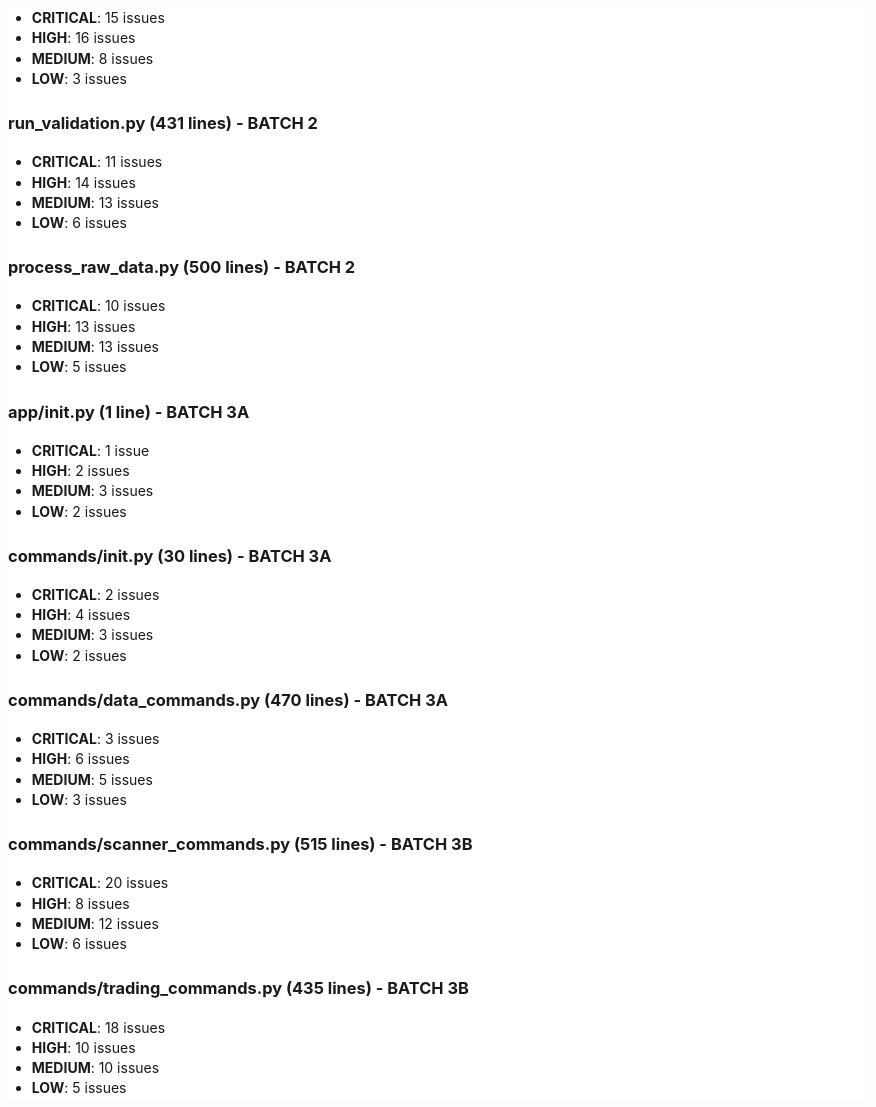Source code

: - **CRITICAL**: 15 issues
- **HIGH**: 16 issues
- **MEDIUM**: 8 issues
- **LOW**: 3 issues

### run_validation.py (431 lines) - BATCH 2

- **CRITICAL**: 11 issues
- **HIGH**: 14 issues
- **MEDIUM**: 13 issues
- **LOW**: 6 issues

### process_raw_data.py (500 lines) - BATCH 2

- **CRITICAL**: 10 issues
- **HIGH**: 13 issues
- **MEDIUM**: 13 issues
- **LOW**: 5 issues

### app/**init**.py (1 line) - BATCH 3A

- **CRITICAL**: 1 issue
- **HIGH**: 2 issues
- **MEDIUM**: 3 issues
- **LOW**: 2 issues

### commands/**init**.py (30 lines) - BATCH 3A

- **CRITICAL**: 2 issues
- **HIGH**: 4 issues
- **MEDIUM**: 3 issues
- **LOW**: 2 issues

### commands/data_commands.py (470 lines) - BATCH 3A

- **CRITICAL**: 3 issues
- **HIGH**: 6 issues
- **MEDIUM**: 5 issues
- **LOW**: 3 issues

### commands/scanner_commands.py (515 lines) - BATCH 3B

- **CRITICAL**: 20 issues
- **HIGH**: 8 issues
- **MEDIUM**: 12 issues
- **LOW**: 6 issues

### commands/trading_commands.py (435 lines) - BATCH 3B

- **CRITICAL**: 18 issues
- **HIGH**: 10 issues
- **MEDIUM**: 10 issues
- **LOW**: 5 issues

:::

§ **YOUR OBJECTIVE**
Copy out all of the material above word for word, leaving out the picture.

§ **SOLUTION FOR THIS EXERCISE**
Source code

: - **CRITICAL**: 15 issues
- **HIGH**: 16 issues
- **MEDIUM**: 8 issues
- **LOW**: 3 issues

### run_validation.py (431 lines) - BATCH 2

- **CRITICAL**: 11 issues
- **HIGH**: 14 issues
- **MEDIUM**: 13 issues
- **LOW**: 6 issues

### process_raw_data.py (500 lines) - BATCH 2

- **CRITICAL**: 10 issues
- **HIGH**: 13 issues
- **MEDIUM**: 13 issues
- **LOW**: 5 issues

### app/**init**.py (1 line) - BATCH 3A

- **CRITICAL**: 1 issue
- **HIGH**: 2 issues
- **MEDIUM**: 3 issues
- **LOW**: 2 issues

### commands/**init**.py (30 lines) - BATCH 3A

- **CRITICAL**: 2 issues
- **HIGH**: 4 issues
- **MEDIUM**: 3 issues
- **LOW**: 2 issues

### commands/data_commands.py (470 lines) - BATCH 3A

- **CRITICAL**: 3 issues
- **HIGH**: 6 issues
- **MEDIUM**: 5 issues
- **LOW**: 3 issues

### commands/scanner_commands.py (515 lines) - BATCH 3B

- **CRITICAL**: 20 issues
- **HIGH**: 8 issues
- **MEDIUM**: 12 issues
- **LOW**: 6 issues

### commands/trading_commands.py (435 lines) - BATCH 3B

- **CRITICAL**: 18 issues
- **HIGH**: 10 issues
- **MEDIUM**: 10 issues
- **LOW**: 5 issues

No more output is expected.